### Supplied text
......

So what was the damage?

A Lenovo Legion 7 Series laptop I purchased on sale for ~$1,600 that retails for ~$1,850. A Canon PowerShot G7X Mark II digital camera I pur­chased on a no-warranty discount for ~$550 that normally retails for $629. Two SanDisk Extreme PRO SDXC cards, a 512 GB one in the camera and a 256 GB one for backup, I purchased for a combined ~$150. A custom-designed zirconium pen with titanium damascus hardware I pur­chased for ~$300. A dis­con­tin­ued classic Red Bull Signature Series backpack I received for free from Red Bull but was also available for sale at the time for ~$150. RayCon Eve­ry­day earbuds I purchased on sale for ~$70 which now retails for $90. And some other odds and ends with a cu­mu­la­tive value not exceeding $150.

The total of actual losses, without accounting for retail or resale prices, was ~US$2,820.

As sadistic as this may sound, I’m sort of glad this happened. Things could have gone much, much worse, and they didn’t.

First, I’ve learned that this is one of those things where, you can study the criminology, theories, and data all you want, but it’s hard to truly understand it until it’s happened to you. Even as someone who has formerly worked in law enforcement and has seen this happen all the time, it’s definitely a wake-up call and a learning experience when it happens directly to you.

I also only got my backpack stolen, and not my phone or wallet, which were both directly on my person at the time of the theft. If I had gotten either of those stolen, I am fairly certain I would not have been able to make my flight back, or if I did, there would have been many complications. My wallet had my only form of identification. My phone had my electronic boarding pass. I did not know how to navigate to the rental car facility without GPS as­sis­tance. I needed rideshare service to return to the place I’m staying at after I land.

Unrelated to the travel issues, my wallet also contained credit cards with a cumulative credit limit of over US$120k, which I would not have been able to immediately freeze if I didn’t have my phone. Even though I personally would not have been liable for unauthorized purchases, that is still an as­tro­nom­i­cal amount of money for a merchant to lose if someone used my cards and the store handed over the merchandise to the thief.

......

### Exercise
Extend the account of the stolen backpack above, starting right after its last sentence.

......

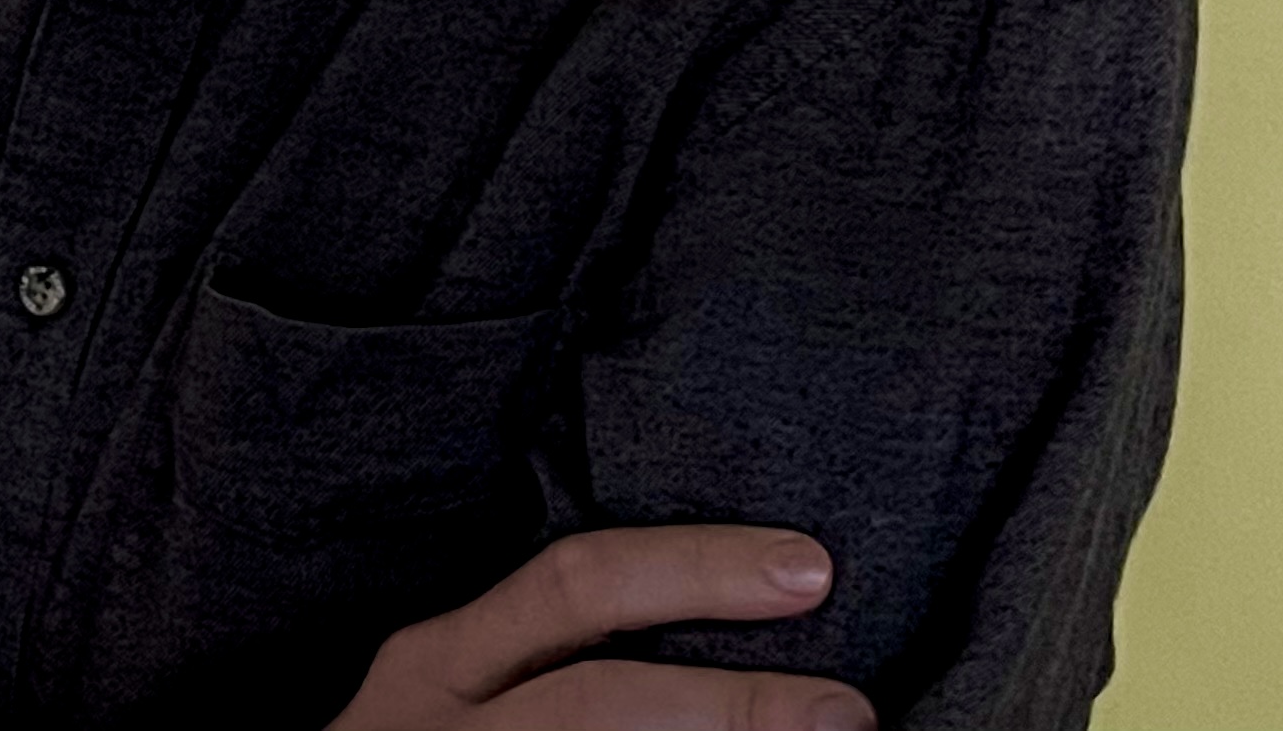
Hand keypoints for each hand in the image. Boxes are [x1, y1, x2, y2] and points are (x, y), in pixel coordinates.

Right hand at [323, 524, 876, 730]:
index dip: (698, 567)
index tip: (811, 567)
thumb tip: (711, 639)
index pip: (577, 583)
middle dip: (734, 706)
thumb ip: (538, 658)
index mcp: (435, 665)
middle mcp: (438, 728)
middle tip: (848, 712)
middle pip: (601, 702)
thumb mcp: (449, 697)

......

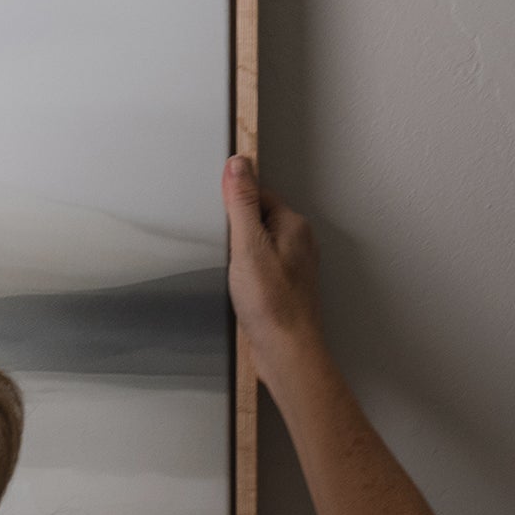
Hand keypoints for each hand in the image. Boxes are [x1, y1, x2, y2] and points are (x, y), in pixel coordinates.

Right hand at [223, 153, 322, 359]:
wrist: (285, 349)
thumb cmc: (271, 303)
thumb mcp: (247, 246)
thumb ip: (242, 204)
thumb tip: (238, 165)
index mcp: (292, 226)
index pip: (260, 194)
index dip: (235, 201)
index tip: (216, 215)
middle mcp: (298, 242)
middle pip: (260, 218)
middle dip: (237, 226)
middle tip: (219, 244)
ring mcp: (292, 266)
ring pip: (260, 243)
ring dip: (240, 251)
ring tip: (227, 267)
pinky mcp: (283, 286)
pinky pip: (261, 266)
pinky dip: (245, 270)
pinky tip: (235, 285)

......

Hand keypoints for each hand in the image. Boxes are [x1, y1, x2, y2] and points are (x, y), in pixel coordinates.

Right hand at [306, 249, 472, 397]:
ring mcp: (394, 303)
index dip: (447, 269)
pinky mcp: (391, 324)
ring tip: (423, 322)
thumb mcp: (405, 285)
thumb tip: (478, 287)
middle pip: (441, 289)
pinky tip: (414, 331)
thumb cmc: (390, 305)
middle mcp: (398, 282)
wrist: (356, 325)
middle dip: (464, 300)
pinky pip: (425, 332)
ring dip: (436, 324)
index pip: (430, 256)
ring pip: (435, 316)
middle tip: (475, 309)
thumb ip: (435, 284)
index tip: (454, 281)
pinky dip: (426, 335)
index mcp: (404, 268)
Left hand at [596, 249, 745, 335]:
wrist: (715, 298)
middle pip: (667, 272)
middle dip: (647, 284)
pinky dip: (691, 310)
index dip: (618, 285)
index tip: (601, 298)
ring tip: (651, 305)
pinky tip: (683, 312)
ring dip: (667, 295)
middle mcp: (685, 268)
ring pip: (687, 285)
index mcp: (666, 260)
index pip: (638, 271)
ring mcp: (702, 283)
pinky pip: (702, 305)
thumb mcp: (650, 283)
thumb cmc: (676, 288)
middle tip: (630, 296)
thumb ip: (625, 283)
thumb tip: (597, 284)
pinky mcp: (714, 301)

......

### Reply to the task
I also had minimal to no threat to my personal safety. It happened behind my back before I had any opportunity to react, and I had no direct interaction with the thieves (i.e., it was not a robbery). I did not have a deadly weapon brandished at me. That is definitely a relief, because I generally do not carry my firearm with me when I am traveling by plane (due to the extra hassle it takes to properly secure it in a special container and transport it through checked baggage), so if there was a threat to my life, it’s not like I would’ve even been able to fight back and defend myself.

After returning to Long Beach, I went straight to my personal pickup truck and did some testing, upon which I learned that it also had this “convenience feature.” I guess it is convenient for people who travel as a group, but considering that I almost always travel alone, I turned off auto-unlock for all ex­cept the driver’s door.

This means that, during my last 4.5 years of truck ownership and somewhere upwards of 150 refueling sessions, my pickup truck doors had always been left unlocked at the gas station. That’s a little scary to think about, considering that sometimes, when I am hiking or wearing workout shorts that are not compatible with a holster, I will carry my gun in my backpack. I am very fortunate that my backpack did not get stolen during any of those times when my gun was inside, and I am also very fortunate that my gun was not inside in this instance when my backpack did get stolen.

Ultimately, this was a very simple financial loss of ~$2,820 on my end. There were no credit cards stolen that could’ve caused further damage to mer­chants, no firearms stolen that could’ve been used to commit aggravated crimes or take others’ lives, and no personal injury to my own health or well-being. Obviously, $2,820 is quite a bit of money, but I am very fortunate to have a great job where I can maximize the use of my strengths to bring high value to the company and be compensated very well, so it won’t be difficult for me to recover.

Upon arriving at the airport, I used my phone to remote log out, change passwords, and deauthorize account and software licenses from my freshly-stolen laptop. Except for the most recent 10 or so pictures, everything else was already backed up from my camera to the cloud, so I didn’t lose any photo mem­o­ries from the trip (as you can see from the restaurant blog posts I already published).

After returning to Long Beach, I filled out an online police report with the Oakland Police Department. This incident happened back on Tuesday, Jan­u­ar­y 24, 2023 a few minutes after noon Pacific time. I filled out a police report around 10:30 PM that same night. It has now been over two weeks and my report still has not been processed, so I still do not have a formal report number.

As you can probably tell from my website, one of my favorite things to do is to capture photographs and share my life with others on my blog, so my cam­er­a was the very first thing I replaced—I purchased a new Sony ZV-1. It is lacking a few convenience features that my old Canon camera had, but the auto-focus is extremely fast and accurate, and it’s nice trying out a new brand to get a broader perspective of the available technology on the market.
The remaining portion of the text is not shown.